Take every line containing "Module" out of the records.

**RECORDS FOR THE EXERCISE**.
▼▼▼

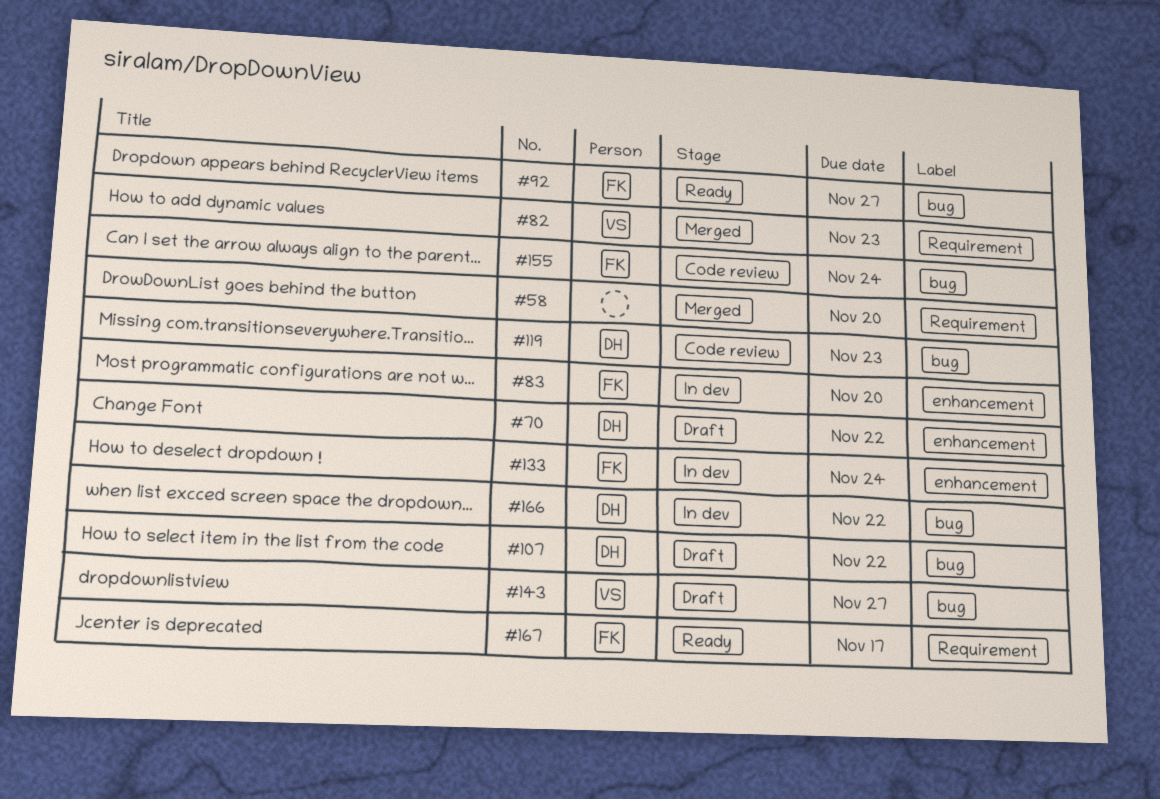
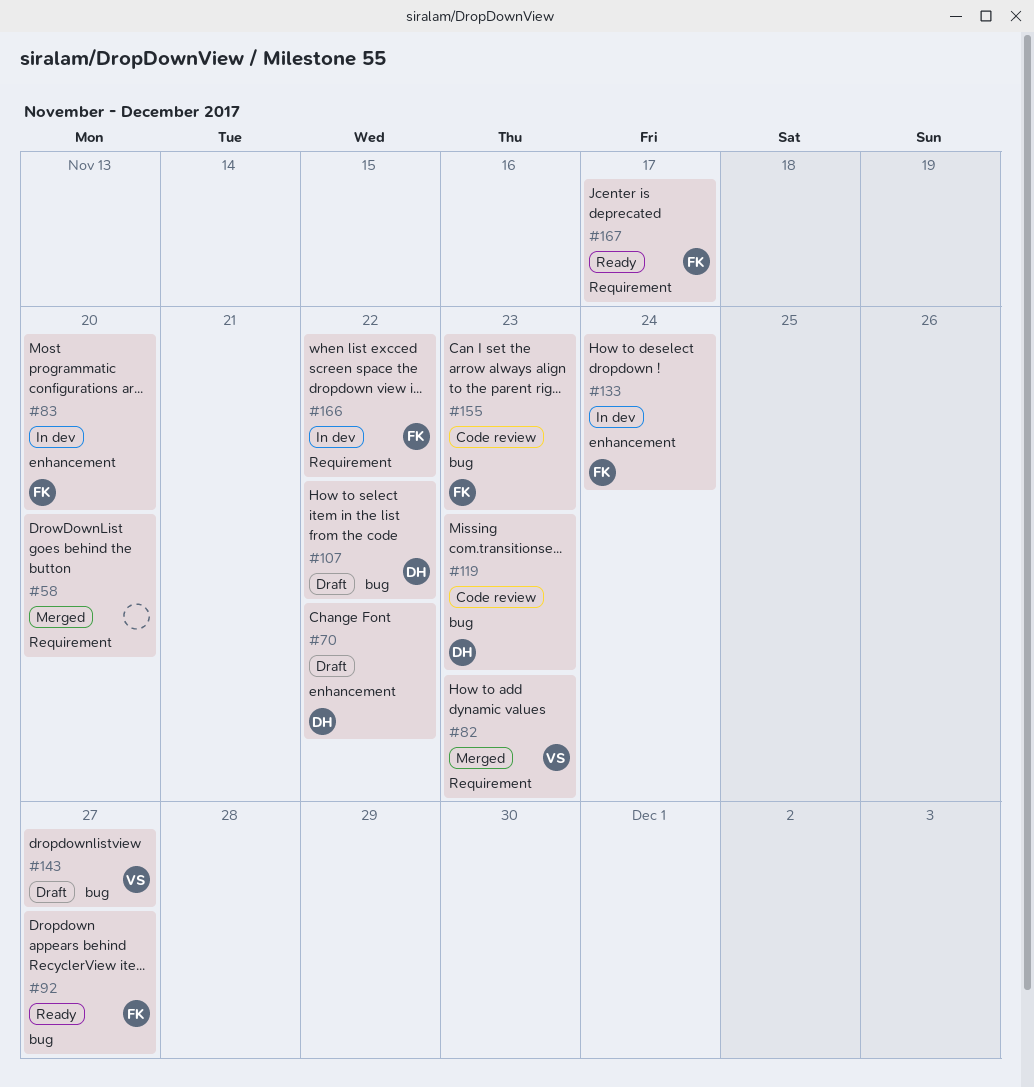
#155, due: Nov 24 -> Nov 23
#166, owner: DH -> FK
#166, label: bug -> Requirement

▲▲▲
▼▼▼

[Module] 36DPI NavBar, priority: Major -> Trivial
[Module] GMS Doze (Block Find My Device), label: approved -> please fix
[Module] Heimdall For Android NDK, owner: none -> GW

▲▲▲

**WRITTEN ANSWER**.
[Module] 36DPI NavBar, priority: Major -> Trivial
[Module] GMS Doze (Block Find My Device), label: approved -> please fix
[Module] Heimdall For Android NDK, owner: none -> GW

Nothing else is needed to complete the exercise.